Il modello della distribuzione indipendente di ricambi sembra non voler mai cambiare a se stesso, ma pur non volendo è immerso in un cambiamento continuo.
Manca certamente la regia dei grandi attori che decidono l’assetto commerciale delle proprie reti, come succede nel mondo dei costruttori auto, cambiando i modelli di business dei loro concessionari a propria volontà ed interesse.
Certamente non un modello da invidiare in un settore, quello dell’after-sales fatto di imprese, ma soprattutto da imprenditori.

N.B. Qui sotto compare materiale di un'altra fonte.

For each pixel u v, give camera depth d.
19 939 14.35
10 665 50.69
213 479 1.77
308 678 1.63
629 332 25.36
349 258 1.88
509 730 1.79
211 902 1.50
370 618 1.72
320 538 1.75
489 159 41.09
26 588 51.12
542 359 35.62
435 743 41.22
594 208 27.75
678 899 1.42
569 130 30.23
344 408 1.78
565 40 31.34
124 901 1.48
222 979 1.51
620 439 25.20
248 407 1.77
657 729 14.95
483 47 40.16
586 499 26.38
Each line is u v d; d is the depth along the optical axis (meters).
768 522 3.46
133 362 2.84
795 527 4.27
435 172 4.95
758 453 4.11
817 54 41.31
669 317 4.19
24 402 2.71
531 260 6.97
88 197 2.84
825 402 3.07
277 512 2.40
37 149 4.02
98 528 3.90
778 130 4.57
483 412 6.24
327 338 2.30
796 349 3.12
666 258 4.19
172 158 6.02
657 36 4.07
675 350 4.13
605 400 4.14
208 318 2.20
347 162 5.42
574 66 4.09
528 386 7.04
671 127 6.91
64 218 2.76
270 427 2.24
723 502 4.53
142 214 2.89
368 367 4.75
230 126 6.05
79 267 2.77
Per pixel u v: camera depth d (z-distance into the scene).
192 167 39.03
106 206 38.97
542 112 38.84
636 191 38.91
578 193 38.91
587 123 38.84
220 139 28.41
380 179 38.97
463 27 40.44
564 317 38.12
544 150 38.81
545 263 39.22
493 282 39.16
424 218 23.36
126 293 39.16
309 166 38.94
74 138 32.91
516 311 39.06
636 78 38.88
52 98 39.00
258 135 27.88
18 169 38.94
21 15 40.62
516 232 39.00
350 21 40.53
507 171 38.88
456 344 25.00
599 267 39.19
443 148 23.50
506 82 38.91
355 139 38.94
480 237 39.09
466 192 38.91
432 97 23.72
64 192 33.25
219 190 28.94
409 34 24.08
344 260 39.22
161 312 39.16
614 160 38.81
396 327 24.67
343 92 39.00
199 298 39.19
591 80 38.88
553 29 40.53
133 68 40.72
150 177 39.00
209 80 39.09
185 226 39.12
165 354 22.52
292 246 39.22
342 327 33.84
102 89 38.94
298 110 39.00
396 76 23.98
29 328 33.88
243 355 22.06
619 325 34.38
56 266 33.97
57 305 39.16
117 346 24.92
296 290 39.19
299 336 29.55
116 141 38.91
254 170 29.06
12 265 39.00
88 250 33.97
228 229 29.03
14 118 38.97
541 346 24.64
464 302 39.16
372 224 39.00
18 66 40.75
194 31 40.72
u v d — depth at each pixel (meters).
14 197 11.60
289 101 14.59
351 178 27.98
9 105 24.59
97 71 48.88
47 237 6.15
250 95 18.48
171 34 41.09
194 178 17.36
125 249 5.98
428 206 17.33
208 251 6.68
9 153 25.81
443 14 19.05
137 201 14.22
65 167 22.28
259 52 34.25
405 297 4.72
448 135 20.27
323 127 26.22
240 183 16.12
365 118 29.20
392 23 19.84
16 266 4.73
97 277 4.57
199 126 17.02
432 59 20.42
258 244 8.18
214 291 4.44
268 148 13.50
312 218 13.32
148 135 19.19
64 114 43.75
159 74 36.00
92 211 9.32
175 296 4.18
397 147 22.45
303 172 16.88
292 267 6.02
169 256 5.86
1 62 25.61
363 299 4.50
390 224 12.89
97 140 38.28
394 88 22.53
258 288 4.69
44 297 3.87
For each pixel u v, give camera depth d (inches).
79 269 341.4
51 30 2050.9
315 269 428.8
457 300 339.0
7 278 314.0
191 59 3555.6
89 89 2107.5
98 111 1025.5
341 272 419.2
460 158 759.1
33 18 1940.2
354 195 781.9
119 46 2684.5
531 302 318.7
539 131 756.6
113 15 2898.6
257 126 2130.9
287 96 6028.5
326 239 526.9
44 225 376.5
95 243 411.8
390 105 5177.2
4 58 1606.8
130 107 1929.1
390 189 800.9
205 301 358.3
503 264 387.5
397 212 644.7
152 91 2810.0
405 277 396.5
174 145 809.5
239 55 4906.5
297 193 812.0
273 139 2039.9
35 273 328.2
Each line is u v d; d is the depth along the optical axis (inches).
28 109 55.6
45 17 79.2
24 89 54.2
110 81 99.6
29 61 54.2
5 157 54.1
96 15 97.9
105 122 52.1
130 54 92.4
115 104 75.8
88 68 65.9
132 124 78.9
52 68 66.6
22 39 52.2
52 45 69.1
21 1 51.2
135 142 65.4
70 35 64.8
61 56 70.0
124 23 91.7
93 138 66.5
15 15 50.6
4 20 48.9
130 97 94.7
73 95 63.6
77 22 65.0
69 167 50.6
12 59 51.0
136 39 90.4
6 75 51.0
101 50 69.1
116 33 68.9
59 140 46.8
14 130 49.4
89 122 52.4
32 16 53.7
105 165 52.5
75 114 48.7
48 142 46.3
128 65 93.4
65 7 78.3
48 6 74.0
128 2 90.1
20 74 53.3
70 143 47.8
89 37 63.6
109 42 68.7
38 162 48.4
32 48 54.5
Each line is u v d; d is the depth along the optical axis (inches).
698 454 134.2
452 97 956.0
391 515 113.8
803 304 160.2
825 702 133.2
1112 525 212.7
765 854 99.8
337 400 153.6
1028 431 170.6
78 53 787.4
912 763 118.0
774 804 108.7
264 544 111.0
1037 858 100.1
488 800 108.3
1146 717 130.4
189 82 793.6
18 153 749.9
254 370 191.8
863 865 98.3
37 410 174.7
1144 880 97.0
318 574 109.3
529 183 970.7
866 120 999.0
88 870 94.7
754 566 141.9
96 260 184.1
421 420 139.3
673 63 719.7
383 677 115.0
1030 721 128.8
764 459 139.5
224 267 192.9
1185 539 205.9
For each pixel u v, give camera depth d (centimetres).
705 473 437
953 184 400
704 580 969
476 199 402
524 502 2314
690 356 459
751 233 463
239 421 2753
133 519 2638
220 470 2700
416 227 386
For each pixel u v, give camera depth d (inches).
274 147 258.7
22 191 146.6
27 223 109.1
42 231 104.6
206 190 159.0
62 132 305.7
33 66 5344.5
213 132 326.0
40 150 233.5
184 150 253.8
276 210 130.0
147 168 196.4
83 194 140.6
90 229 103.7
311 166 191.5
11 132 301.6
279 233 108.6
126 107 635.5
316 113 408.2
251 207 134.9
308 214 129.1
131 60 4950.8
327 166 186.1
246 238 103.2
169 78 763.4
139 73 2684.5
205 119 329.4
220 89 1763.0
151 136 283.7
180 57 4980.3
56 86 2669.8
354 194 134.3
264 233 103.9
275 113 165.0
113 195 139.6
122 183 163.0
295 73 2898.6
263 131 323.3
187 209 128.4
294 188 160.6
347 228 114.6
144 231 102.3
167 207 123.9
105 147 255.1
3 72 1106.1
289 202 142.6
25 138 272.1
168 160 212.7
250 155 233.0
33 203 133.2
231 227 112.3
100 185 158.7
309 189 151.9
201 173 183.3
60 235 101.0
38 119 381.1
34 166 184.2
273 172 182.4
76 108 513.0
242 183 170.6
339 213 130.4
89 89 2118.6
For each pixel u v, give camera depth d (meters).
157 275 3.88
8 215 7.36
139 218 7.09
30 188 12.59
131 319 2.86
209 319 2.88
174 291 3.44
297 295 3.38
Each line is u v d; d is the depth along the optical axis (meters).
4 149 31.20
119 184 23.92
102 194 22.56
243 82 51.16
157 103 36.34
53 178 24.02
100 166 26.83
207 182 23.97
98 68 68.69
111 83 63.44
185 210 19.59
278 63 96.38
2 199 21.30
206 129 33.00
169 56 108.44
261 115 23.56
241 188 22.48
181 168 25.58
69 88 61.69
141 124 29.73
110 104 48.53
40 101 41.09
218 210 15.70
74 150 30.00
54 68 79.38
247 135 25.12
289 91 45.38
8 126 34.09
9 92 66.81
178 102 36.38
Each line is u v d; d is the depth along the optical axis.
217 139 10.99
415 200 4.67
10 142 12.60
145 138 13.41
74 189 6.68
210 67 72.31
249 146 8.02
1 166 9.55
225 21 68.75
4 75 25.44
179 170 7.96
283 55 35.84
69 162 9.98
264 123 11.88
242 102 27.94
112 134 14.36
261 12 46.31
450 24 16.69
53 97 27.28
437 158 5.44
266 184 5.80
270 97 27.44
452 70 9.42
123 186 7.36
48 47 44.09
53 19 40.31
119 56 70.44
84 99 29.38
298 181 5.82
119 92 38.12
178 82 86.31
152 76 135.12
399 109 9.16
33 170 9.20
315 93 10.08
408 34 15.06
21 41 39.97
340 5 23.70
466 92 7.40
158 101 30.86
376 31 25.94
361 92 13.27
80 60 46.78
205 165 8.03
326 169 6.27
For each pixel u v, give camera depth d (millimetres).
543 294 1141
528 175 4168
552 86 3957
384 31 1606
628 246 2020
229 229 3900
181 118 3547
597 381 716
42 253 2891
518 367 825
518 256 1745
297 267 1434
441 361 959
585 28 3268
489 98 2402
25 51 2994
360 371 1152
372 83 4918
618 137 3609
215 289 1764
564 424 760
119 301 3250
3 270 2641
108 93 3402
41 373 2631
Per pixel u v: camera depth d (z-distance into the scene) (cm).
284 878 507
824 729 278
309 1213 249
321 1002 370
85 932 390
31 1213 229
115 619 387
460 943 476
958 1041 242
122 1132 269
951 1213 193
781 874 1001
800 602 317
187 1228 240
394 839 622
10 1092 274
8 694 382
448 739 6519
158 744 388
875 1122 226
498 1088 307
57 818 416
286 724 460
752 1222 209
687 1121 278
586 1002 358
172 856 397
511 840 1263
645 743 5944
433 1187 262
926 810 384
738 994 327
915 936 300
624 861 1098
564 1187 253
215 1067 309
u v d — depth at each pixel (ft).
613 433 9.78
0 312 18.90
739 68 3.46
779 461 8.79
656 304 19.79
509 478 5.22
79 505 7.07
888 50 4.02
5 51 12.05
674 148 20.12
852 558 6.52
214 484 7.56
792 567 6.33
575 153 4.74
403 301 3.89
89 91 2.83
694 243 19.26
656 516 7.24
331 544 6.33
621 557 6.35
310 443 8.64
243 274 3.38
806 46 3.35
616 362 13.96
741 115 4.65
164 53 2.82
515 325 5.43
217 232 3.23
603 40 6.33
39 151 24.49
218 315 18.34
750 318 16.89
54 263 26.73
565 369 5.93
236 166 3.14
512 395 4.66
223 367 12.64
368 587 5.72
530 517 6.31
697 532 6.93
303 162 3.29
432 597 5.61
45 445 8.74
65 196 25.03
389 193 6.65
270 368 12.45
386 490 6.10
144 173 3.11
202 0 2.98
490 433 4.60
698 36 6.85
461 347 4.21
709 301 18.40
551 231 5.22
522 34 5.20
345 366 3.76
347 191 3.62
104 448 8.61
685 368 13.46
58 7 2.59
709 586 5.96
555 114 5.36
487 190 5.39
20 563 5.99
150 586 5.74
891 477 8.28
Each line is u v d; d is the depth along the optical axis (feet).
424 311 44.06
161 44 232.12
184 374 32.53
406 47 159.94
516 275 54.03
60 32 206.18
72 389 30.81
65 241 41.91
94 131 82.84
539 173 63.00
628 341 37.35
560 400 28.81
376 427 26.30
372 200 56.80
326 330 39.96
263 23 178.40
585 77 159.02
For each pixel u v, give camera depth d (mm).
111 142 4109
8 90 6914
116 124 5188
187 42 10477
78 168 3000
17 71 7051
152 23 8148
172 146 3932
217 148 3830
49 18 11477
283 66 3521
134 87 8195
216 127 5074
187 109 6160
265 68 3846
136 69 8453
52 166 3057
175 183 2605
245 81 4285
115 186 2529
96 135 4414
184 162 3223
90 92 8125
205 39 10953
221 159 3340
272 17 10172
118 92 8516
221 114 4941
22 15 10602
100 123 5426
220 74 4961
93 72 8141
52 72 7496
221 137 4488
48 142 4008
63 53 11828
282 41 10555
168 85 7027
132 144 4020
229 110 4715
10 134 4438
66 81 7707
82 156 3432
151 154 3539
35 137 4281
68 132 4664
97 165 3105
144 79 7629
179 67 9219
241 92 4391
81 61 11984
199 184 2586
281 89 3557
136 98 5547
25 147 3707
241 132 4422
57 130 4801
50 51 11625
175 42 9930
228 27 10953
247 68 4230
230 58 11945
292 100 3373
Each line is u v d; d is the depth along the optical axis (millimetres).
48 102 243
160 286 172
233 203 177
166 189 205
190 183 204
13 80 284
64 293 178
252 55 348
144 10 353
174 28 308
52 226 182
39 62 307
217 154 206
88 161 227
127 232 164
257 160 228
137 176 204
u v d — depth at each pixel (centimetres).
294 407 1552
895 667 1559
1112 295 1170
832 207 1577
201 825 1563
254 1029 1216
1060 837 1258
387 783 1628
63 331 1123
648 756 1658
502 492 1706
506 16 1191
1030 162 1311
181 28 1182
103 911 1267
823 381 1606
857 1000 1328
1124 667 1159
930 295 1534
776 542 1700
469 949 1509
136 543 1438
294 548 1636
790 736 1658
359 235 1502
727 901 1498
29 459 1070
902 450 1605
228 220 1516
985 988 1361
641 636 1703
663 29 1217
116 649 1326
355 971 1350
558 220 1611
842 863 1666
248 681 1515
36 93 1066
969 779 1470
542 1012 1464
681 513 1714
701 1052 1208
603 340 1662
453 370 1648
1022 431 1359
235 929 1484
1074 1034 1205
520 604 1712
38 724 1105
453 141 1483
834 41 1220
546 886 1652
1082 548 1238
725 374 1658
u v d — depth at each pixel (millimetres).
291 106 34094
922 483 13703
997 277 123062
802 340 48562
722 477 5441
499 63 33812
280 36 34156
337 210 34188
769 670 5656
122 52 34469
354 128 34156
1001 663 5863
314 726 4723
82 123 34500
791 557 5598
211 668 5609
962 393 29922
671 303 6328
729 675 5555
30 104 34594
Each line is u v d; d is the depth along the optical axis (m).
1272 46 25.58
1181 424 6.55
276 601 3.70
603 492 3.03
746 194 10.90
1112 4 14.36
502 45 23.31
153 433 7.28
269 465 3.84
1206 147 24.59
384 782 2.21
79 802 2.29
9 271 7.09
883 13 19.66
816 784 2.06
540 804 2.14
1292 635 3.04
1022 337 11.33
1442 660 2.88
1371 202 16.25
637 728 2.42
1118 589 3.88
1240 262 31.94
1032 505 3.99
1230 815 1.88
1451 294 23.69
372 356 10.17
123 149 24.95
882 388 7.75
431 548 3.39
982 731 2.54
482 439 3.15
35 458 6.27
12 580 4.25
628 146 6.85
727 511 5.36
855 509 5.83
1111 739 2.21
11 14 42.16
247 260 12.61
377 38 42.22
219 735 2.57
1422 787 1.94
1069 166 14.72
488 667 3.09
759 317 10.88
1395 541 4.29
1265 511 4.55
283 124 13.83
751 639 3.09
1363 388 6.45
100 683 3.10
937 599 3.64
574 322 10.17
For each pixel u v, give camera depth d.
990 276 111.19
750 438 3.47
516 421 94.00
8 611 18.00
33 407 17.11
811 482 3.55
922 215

La natura tecnica del lavoro della ricerca di ricambi, la difficoltà di gestire scorte di migliaia di codici, la velocità di consegna, custodiscono in una apparentemente tranquillità il lavoro del ricambista, ancora lontano dagli attacchi frontali dell’e-commerce B2B, dalla riduzione della filiera, dalla necessità immediata di diventare più grandi per ridurre i costi di struttura, anzi; la natura artigianale del lavoro del ricambista è difficilmente comprimibile nei costi del numero di addetti per far girare il business.
Si cercano quindi margini a monte (acquisti) e a valle (margine sulle vendite), pur sapendo che è in mezzo che si dovrebbe intervenire. Il futuro sarà di chi troverà la strada giusta per cambiare, basta averne voglia.